Exercise prompt =>
Write out every line in the rows below as a numbered list, leaving out any blank lines.

Data excerpts:
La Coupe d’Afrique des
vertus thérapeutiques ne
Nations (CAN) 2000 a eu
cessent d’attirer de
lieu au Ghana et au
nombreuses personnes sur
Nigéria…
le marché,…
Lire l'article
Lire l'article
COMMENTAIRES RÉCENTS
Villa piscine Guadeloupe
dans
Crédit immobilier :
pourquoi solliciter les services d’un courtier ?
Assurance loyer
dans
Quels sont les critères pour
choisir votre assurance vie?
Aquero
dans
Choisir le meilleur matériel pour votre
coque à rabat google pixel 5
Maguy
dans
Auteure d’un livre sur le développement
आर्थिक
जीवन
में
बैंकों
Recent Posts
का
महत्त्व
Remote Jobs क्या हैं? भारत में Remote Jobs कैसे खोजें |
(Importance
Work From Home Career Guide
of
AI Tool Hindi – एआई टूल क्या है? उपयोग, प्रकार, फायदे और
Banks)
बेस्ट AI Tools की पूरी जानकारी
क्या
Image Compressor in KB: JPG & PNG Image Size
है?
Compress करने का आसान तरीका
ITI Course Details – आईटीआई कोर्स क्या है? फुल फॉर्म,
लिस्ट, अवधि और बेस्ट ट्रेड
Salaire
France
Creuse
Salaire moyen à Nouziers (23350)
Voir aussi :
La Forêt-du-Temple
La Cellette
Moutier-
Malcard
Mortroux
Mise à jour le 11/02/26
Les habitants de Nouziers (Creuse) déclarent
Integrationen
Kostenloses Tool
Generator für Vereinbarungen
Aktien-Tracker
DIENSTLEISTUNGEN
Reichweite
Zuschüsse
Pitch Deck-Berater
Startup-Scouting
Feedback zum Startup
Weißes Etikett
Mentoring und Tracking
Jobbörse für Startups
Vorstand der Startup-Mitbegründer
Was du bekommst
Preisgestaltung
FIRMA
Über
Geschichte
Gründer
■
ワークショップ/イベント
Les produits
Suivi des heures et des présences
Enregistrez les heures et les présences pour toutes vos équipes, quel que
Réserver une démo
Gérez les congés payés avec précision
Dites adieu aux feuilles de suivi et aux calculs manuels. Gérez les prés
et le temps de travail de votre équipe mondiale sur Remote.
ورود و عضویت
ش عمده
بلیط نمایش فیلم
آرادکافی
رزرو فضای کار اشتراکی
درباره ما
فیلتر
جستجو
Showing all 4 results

Result =>
1. La Coupe d’Afrique des
2. vertus thérapeutiques ne
3. Nations (CAN) 2000 a eu
4. cessent d’attirer de
5. lieu au Ghana et au
6. nombreuses personnes sur
7. Nigéria…
8. le marché,…
9. Lire l'article
10. Lire l'article
11. COMMENTAIRES RÉCENTS
12. Villa piscine Guadeloupe
13. dans
14. Crédit immobilier :
15. pourquoi solliciter les services d’un courtier ?
16. Assurance loyer
17. dans
18. Quels sont les critères pour
19. choisir votre assurance vie?
20. Aquero
21. dans
22. Choisir le meilleur matériel pour votre
23. coque à rabat google pixel 5
24. Maguy
25. dans
26. Auteure d’un livre sur le développement
27. आर्थिक
28. जीवन
29. में
30. बैंकों
31. Recent Posts
32. का
33. महत्त्व
34. Remote Jobs क्या हैं? भारत में Remote Jobs कैसे खोजें |
35. (Importance
36. Work From Home Career Guide
37. of
38. AI Tool Hindi – एआई टूल क्या है? उपयोग, प्रकार, फायदे और
39. Banks)
40. बेस्ट AI Tools की पूरी जानकारी
41. क्या
42. Image Compressor in KB: JPG & PNG Image Size
43. है?
44. Compress करने का आसान तरीका
45. ITI Course Details – आईटीआई कोर्स क्या है? फुल फॉर्म,
46. लिस्ट, अवधि और बेस्ट ट्रेड
47. Salaire
48. France
49. Creuse
50. Salaire moyen à Nouziers (23350)
51. Voir aussi :
52. La Forêt-du-Temple
53. La Cellette
54. Moutier-
55. Malcard
56. Mortroux
57. Mise à jour le 11/02/26
58. Les habitants de Nouziers (Creuse) déclarent
59. Integrationen
60. Kostenloses Tool
61. Generator für Vereinbarungen
62. Aktien-Tracker
63. DIENSTLEISTUNGEN
64. Reichweite
65. Zuschüsse
66. Pitch Deck-Berater
67. Startup-Scouting
68. Feedback zum Startup
69. Weißes Etikett
70. Mentoring und Tracking
71. Jobbörse für Startups
72. Vorstand der Startup-Mitbegründer
73. Was du bekommst
74. Preisgestaltung
75. FIRMA
76. Über
77. Geschichte
78. Gründer
79. ■
80. ワークショップ/イベント
81. Les produits
82. Suivi des heures et des présences
83. Enregistrez les heures et les présences pour toutes vos équipes, quel que
84. Réserver une démo
85. Gérez les congés payés avec précision
86. Dites adieu aux feuilles de suivi et aux calculs manuels. Gérez les prés
87. et le temps de travail de votre équipe mondiale sur Remote.
88. ورود و عضویت
89. ش عمده
90. بلیط نمایش فیلم
91. آرادکافی
92. رزرو فضای کار اشتراکی
93. درباره ما
94. فیلتر
95. جستجو
96. Showing all 4 results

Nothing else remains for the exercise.